As Wizard of Ads explains:

In a world where people are constantly bombarded with marketing messages, character-driven ads are a fresh angle. They stand out because they elicit emotions and, more importantly, bond with your audience. Character-driven ads build relationships not only between the company and the audience but also between the audience and the characters. Now then, think of it this way. When the customer bonds, laughs, smiles, and cries with your advertising, they now seemingly have a friend in your industry. Why would they call anyone else? In other words, you now become the frontrunner in your prospect’s mind.

Read it out loud

There’s no better determination for whether your dialogue “feels” real than reading it out loud.

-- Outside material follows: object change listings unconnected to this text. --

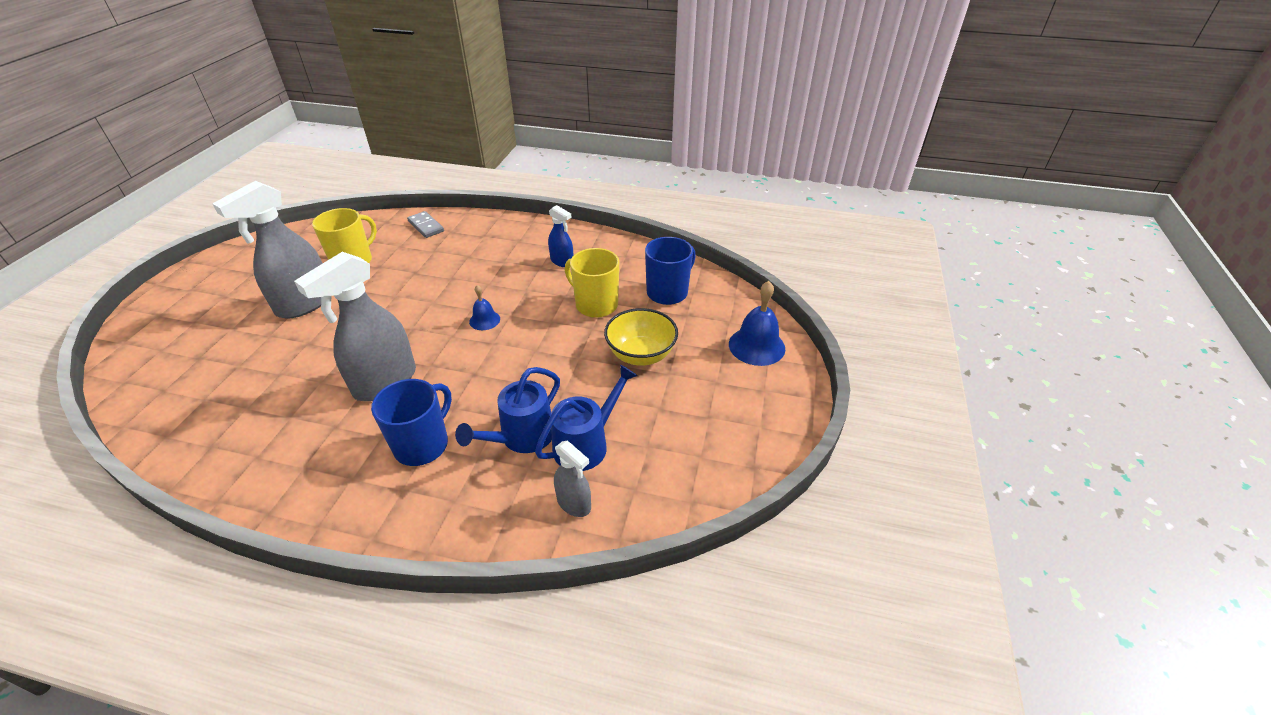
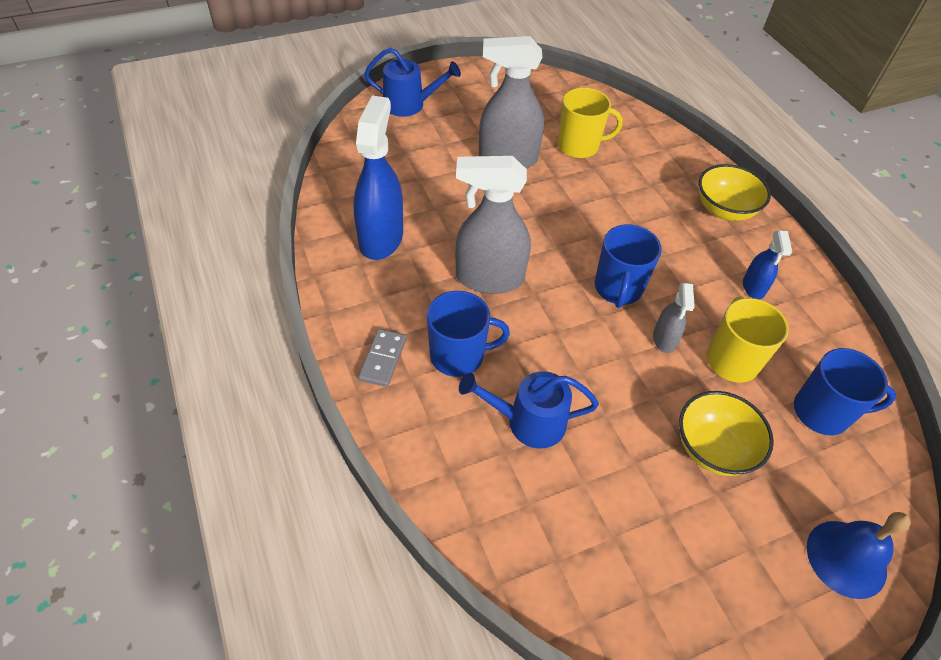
camera: 50 degrees right, 10 degrees up
(253, 427) = (381, 238): none -> blue spray bottle
(426, 226) = (671, 154): grey domino -> grey domino (383, 359)
(484, 320) = (618, 288): blue bell -> blue mug
(497, 235) = (724, 210): none -> yellow bowl
(574, 503) = (501, 517): grey spray bottle -> grey spray bottle (664, 339)
(586, 444) = (567, 479): blue watering can -> blue watering can (409, 104)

You’ll be able to instantly determine if a real person would speak this way or if the wording will be too complicated for actors to deliver it authentically.

Rewrite anything that strikes your ear as being untrue or inappropriate for the characters in your ad until it sounds plausible that your characters would be delivering those words.

Creating natural dialogue for serious audio ads involves a delicate balance of authenticity, simplicity, and emotion. By understanding the audience, incorporating real-world scenarios, maintaining simplicity, featuring authentic voices, and gathering feedback, advertisers can craft compelling and impactful dialogue that resonates with listeners and drives the desired response.